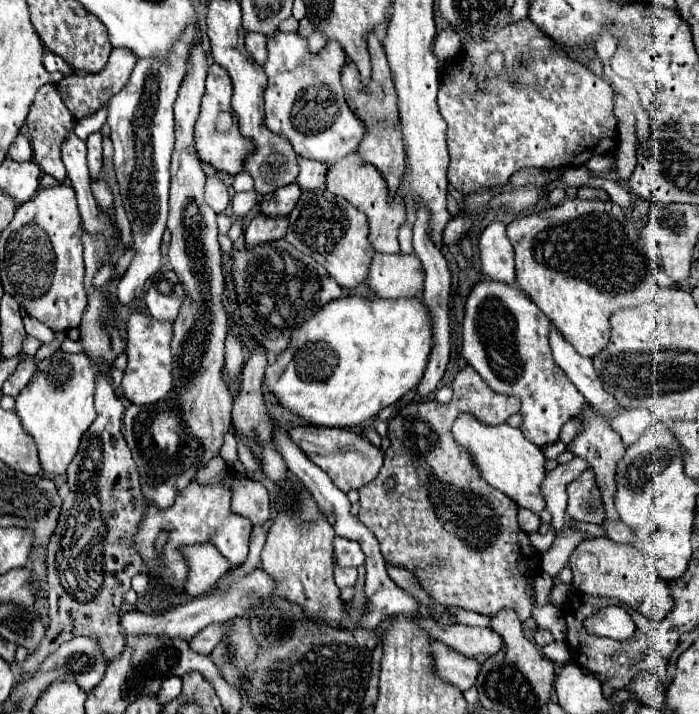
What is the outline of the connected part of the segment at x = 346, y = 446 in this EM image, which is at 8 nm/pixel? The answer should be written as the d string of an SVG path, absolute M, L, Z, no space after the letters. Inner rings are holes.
M290 426L288 428L290 438L300 446L300 450L308 456L310 462L314 462L318 468L322 468L336 488L342 492L348 490L360 490L370 480L374 480L382 468L384 454L380 448L366 442L362 436L344 430L344 428L318 428L318 426Z

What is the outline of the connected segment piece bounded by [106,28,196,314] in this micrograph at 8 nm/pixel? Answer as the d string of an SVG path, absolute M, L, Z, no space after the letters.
M194 28L186 30L178 46L170 56L168 66L160 66L150 60L138 60L128 84L106 102L108 126L112 130L110 140L114 144L114 168L120 184L120 194L128 218L132 220L134 250L136 256L130 262L126 274L118 282L118 300L124 306L134 306L134 310L148 314L142 294L146 280L160 268L160 242L166 230L168 218L168 188L170 188L170 156L174 148L174 118L172 104L176 100L182 72L186 46L194 38Z

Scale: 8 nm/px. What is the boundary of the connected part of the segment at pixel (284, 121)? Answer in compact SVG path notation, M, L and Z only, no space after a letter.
M276 32L268 38L268 60L264 72L268 76L266 126L286 138L294 152L302 158L318 160L328 166L354 152L364 136L364 124L350 112L342 92L342 68L346 64L344 50L330 42L314 56L306 48L306 40L298 34Z

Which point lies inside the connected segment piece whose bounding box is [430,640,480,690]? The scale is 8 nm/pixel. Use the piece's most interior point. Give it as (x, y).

- - - - - - -

#### [Task statement]
Nothing but the lines from the one with "Scale: 8 nm/px." to the last line of the data should appear in the answer, each exactly as it stands.

#### [Solution to the exercise]
Scale: 8 nm/px. What is the boundary of the connected part of the segment at pixel (284, 121)? Answer in compact SVG path notation, M, L and Z only, no space after a letter.
M276 32L268 38L268 60L264 72L268 76L266 126L286 138L294 152L302 158L318 160L328 166L354 152L364 136L364 124L350 112L342 92L342 68L346 64L344 50L330 42L314 56L306 48L306 40L298 34Z

Which point lies inside the connected segment piece whose bounding box is [430,640,480,690]? The scale is 8 nm/pixel. Use the piece's most interior point. Give it as (x, y).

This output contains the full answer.